Look for "depth" in each line of the records, and copy the lines that have it.

[Stored data entries]
↓

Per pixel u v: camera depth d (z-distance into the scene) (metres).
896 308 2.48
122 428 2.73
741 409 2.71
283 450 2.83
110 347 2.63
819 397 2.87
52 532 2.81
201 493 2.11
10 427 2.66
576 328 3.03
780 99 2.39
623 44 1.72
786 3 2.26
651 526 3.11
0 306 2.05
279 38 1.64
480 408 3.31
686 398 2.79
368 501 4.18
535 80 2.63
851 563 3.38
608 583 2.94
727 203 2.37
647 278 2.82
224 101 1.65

↑
↓

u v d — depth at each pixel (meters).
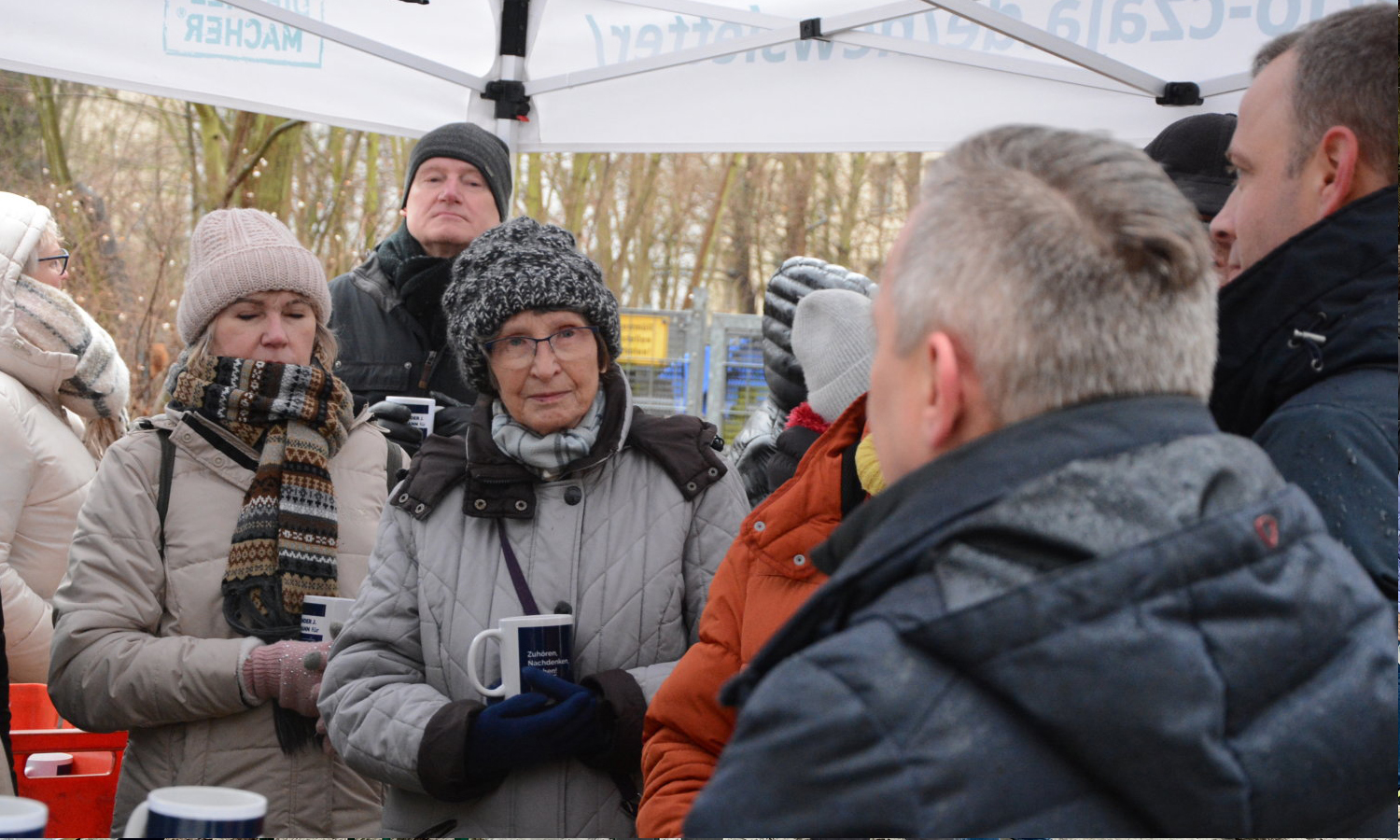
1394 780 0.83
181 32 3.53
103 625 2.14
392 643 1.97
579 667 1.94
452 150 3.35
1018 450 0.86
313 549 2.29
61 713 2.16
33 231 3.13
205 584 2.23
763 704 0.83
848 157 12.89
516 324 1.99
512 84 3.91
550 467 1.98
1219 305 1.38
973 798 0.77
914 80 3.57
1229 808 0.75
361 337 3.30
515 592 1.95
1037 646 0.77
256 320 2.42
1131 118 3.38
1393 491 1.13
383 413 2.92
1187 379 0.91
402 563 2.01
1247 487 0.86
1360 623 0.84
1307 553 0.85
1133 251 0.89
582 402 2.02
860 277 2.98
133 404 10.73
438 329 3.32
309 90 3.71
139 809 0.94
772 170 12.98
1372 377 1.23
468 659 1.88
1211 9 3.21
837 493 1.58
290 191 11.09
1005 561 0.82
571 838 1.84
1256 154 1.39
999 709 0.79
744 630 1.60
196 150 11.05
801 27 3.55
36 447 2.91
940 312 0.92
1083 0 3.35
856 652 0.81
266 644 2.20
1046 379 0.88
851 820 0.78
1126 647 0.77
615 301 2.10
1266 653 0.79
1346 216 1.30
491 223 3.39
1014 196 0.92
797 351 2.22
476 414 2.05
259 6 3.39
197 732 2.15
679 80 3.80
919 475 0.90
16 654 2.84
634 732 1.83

↑

- Response to the exercise -
Per pixel u v: camera depth d (z-distance into the scene) (metres).
u v d — depth at each pixel (meters).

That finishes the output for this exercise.